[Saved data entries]
⟨

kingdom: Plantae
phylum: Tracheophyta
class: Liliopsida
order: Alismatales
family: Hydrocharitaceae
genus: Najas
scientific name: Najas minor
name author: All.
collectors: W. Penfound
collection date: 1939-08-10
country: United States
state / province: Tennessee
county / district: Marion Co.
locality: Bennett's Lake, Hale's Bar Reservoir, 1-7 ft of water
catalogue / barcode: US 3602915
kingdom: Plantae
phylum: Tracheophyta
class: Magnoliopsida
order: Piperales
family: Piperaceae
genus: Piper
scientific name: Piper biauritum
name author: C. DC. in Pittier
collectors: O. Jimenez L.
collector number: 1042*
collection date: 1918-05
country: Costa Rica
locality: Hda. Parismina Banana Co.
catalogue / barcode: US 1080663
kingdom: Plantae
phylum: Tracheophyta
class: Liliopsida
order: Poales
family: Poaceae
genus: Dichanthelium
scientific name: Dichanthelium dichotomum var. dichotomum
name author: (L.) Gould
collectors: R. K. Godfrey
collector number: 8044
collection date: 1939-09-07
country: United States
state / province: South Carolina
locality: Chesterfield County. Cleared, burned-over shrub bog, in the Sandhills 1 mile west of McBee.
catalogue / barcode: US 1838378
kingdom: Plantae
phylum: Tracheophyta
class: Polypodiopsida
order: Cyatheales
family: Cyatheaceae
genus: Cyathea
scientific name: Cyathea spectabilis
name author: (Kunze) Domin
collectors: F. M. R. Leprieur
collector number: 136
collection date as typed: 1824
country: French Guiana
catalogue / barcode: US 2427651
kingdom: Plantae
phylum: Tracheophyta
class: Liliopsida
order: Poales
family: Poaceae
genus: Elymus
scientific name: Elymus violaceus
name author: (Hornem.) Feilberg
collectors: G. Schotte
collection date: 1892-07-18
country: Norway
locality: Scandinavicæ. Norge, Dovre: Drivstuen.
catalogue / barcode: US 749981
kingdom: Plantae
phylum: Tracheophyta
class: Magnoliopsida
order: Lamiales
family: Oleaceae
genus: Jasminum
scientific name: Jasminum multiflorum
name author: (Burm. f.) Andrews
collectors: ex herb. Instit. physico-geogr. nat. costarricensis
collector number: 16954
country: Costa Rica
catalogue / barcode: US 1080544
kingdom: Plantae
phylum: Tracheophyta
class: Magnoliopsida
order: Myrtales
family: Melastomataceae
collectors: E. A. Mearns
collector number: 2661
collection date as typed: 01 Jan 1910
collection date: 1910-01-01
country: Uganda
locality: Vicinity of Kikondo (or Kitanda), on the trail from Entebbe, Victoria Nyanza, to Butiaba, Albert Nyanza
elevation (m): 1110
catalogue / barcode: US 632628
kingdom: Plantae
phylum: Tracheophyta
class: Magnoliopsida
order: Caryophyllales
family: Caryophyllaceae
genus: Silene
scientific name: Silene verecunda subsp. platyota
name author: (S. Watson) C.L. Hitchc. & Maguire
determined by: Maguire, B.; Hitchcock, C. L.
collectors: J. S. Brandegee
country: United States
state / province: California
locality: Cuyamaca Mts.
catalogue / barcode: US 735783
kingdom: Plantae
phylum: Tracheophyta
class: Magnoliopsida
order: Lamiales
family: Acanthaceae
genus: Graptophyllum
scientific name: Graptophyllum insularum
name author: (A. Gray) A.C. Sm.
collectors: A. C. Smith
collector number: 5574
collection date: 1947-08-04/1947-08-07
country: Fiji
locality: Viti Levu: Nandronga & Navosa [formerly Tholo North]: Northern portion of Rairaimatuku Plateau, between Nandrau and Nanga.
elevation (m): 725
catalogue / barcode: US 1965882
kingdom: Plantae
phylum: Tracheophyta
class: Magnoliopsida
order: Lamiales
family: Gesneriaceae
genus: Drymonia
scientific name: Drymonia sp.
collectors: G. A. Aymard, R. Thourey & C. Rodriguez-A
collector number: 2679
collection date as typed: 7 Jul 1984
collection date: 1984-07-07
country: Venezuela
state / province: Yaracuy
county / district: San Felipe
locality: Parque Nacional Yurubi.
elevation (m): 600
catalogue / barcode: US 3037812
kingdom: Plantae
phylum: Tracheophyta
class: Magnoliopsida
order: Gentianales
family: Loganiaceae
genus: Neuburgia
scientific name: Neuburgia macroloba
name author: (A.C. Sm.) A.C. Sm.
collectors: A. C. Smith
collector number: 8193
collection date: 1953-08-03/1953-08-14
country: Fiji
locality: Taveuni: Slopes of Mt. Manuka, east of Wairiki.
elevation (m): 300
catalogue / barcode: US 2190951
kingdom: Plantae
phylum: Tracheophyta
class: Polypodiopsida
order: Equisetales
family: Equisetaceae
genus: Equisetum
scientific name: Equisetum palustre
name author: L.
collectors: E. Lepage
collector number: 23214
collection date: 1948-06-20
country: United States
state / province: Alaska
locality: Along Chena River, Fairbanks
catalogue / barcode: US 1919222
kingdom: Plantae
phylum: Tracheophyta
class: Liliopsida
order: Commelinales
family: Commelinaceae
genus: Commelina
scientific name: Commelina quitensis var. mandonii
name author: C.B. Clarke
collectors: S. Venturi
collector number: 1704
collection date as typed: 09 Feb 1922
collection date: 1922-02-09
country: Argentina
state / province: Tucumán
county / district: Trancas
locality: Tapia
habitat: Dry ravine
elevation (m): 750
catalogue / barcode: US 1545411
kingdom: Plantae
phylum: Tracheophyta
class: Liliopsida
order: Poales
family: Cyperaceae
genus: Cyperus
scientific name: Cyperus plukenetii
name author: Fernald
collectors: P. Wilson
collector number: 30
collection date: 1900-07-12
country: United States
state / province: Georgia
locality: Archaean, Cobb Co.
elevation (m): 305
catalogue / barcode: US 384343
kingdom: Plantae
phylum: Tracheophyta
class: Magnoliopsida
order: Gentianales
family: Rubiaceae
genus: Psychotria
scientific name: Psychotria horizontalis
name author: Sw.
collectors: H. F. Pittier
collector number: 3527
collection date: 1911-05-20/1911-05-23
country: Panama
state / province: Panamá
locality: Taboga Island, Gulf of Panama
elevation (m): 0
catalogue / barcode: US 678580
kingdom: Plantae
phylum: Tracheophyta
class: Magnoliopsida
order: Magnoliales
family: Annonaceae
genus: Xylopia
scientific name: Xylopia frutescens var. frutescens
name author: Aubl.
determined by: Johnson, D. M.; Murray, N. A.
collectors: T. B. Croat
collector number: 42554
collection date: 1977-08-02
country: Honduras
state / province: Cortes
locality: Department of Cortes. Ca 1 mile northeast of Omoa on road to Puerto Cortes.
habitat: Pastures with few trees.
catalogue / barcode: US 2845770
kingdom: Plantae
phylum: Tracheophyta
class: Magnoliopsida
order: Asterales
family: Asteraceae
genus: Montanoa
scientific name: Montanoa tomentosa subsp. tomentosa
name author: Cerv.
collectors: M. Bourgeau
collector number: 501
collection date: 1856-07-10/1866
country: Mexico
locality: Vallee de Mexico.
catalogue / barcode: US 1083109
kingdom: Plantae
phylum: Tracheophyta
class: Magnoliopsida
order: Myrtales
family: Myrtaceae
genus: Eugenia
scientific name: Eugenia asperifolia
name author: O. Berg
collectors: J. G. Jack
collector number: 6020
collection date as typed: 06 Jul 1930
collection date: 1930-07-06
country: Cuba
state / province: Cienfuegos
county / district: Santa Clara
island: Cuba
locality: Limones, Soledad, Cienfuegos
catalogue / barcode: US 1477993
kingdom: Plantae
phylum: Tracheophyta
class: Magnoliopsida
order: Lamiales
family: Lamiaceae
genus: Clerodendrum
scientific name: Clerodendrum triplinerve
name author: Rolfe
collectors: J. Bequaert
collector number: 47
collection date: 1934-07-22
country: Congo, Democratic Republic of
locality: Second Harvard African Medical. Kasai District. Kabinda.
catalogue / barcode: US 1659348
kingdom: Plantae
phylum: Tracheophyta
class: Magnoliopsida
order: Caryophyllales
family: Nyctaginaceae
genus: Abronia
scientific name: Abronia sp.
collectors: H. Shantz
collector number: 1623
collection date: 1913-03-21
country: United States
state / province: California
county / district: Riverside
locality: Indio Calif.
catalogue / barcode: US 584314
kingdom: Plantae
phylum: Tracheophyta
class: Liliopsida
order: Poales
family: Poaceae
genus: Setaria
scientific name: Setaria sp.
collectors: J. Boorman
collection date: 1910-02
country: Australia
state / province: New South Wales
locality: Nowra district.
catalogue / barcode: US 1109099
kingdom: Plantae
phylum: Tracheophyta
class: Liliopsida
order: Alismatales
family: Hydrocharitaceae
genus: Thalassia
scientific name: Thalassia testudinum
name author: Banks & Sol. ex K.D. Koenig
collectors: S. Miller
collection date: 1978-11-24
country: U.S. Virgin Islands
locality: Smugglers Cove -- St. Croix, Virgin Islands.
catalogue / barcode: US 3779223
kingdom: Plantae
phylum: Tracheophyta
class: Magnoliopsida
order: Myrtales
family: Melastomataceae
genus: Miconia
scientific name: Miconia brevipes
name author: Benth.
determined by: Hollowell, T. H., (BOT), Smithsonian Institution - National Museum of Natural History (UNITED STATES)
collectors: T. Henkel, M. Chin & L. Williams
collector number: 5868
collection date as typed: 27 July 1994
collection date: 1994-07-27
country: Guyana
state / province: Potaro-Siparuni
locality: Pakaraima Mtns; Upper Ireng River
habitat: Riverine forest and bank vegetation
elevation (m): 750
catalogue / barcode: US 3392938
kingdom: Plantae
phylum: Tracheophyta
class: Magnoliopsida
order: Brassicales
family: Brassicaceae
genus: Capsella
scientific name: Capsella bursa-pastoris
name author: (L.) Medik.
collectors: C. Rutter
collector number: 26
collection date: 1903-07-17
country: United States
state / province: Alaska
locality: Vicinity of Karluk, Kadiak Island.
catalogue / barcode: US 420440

⟩

• What to produce: Starting at the first line of the data above and ending at the line containing "collectors: R. K. Godfrey", render those lines as a JSON list of strings, one string per line, with blank lines omitted.

• Completed task:
[
  "kingdom: Plantae",
  "phylum: Tracheophyta",
  "class: Liliopsida",
  "order: Alismatales",
  "family: Hydrocharitaceae",
  "genus: Najas",
  "scientific name: Najas minor",
  "name author: All.",
  "collectors: W. Penfound",
  "collection date: 1939-08-10",
  "country: United States",
  "state / province: Tennessee",
  "county / district: Marion Co.",
  "locality: Bennett's Lake, Hale's Bar Reservoir, 1-7 ft of water",
  "catalogue / barcode: US 3602915",
  "kingdom: Plantae",
  "phylum: Tracheophyta",
  "class: Magnoliopsida",
  "order: Piperales",
  "family: Piperaceae",
  "genus: Piper",
  "scientific name: Piper biauritum",
  "name author: C. DC. in Pittier",
  "collectors: O. Jimenez L.",
  "collector number: 1042*",
  "collection date: 1918-05",
  "country: Costa Rica",
  "locality: Hda. Parismina Banana Co.",
  "catalogue / barcode: US 1080663",
  "kingdom: Plantae",
  "phylum: Tracheophyta",
  "class: Liliopsida",
  "order: Poales",
  "family: Poaceae",
  "genus: Dichanthelium",
  "scientific name: Dichanthelium dichotomum var. dichotomum",
  "name author: (L.) Gould",
  "collectors: R. K. Godfrey"
]